Limits of capability gains from random guessing and ensembling

Determine the extent to which post-training by sampling random Gaussian weight perturbations around pretrained weights, selecting top-performing perturbations by validation score, and ensembling their predictions via majority vote (RandOpt) can improve performance beyond the pretrained base model on downstream tasks; characterize whether these gains saturate as model size and the perturbation population size increase.

Background

The paper shows that in sufficiently large, well-pretrained models, many task-improving parameter perturbations exist in the local neighborhood of the pretrained weights, a phenomenon termed the thicket regime. Leveraging this, a simple post-training procedure—sampling random perturbations and ensembling the best—often matches or exceeds more complex baselines across multiple tasks.

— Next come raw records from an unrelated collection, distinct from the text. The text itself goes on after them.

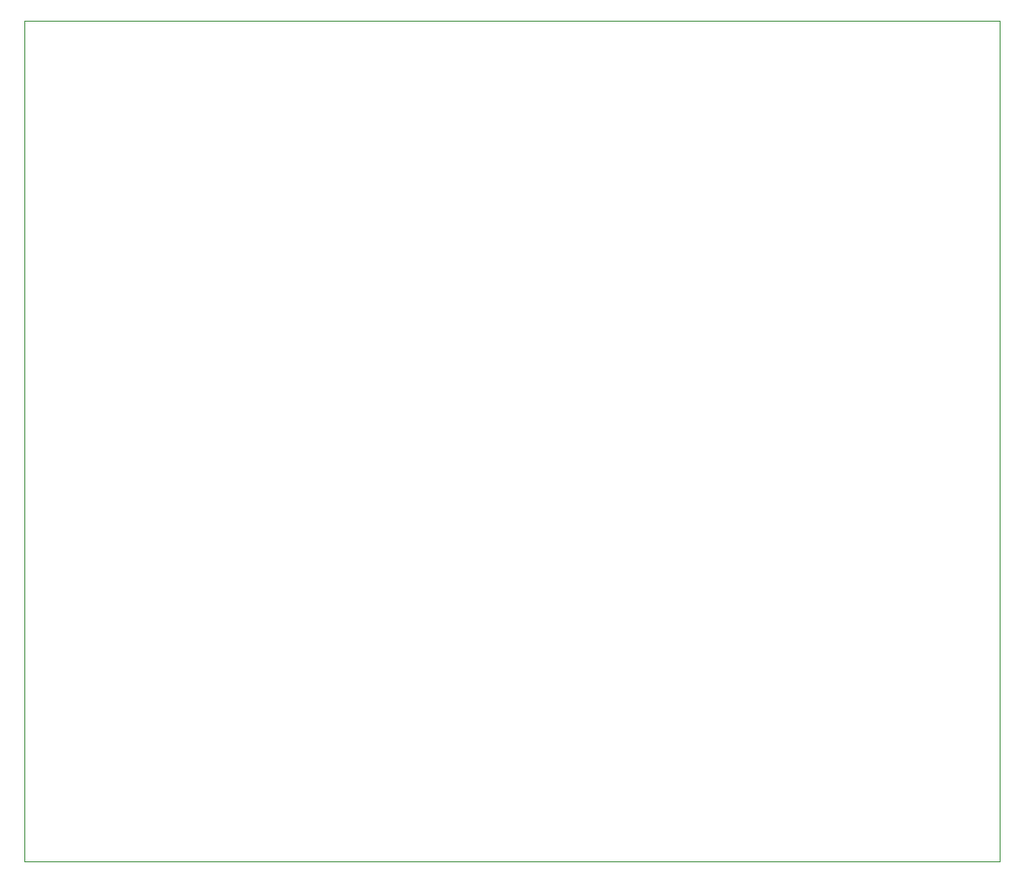
<source format=gbr>
%TF.GenerationSoftware,KiCad,Pcbnew,9.0.6*%
%TF.CreationDate,2026-02-10T23:26:08+00:00*%
%TF.ProjectId,avionics_dev_board,6176696f-6e69-4637-935f-6465765f626f,rev?*%
%TF.SameCoordinates,Original*%
%TF.FileFunction,Profile,NP*%
%FSLAX46Y46*%
G04 Gerber Fmt 4.6, Leading zero omitted, Abs format (unit mm)*
G04 Created by KiCad (PCBNEW 9.0.6) date 2026-02-10 23:26:08*
%MOMM*%
%LPD*%
G01*
G04 APERTURE LIST*
%TA.AperFunction,Profile*%
%ADD10C,0.050000*%
%TD*%
G04 APERTURE END LIST*
D10*
X121100000Y-26400000D02*
X212600000Y-26400000D01*
X212600000Y-105300000D01*
X121100000Y-105300000D01*
X121100000Y-26400000D01*
M02*

</source>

However, the authors note that while empirical scaling curves suggest improvements, these curves appear to saturate with increasing model size and population size. The precise limits of how far random guessing and ensembling can push performance beyond the base model remain undetermined.

References

Our results leave open the question of exactly how far beyond the base model's abilities random guessing and ensembling can take us.

Neural Thickets: Diverse Task Experts Are Dense Around Pretrained Weights  (2603.12228 - Gan et al., 12 Mar 2026) in Limitations, paragraph "Capacity to Learn Dramatically New Skills?"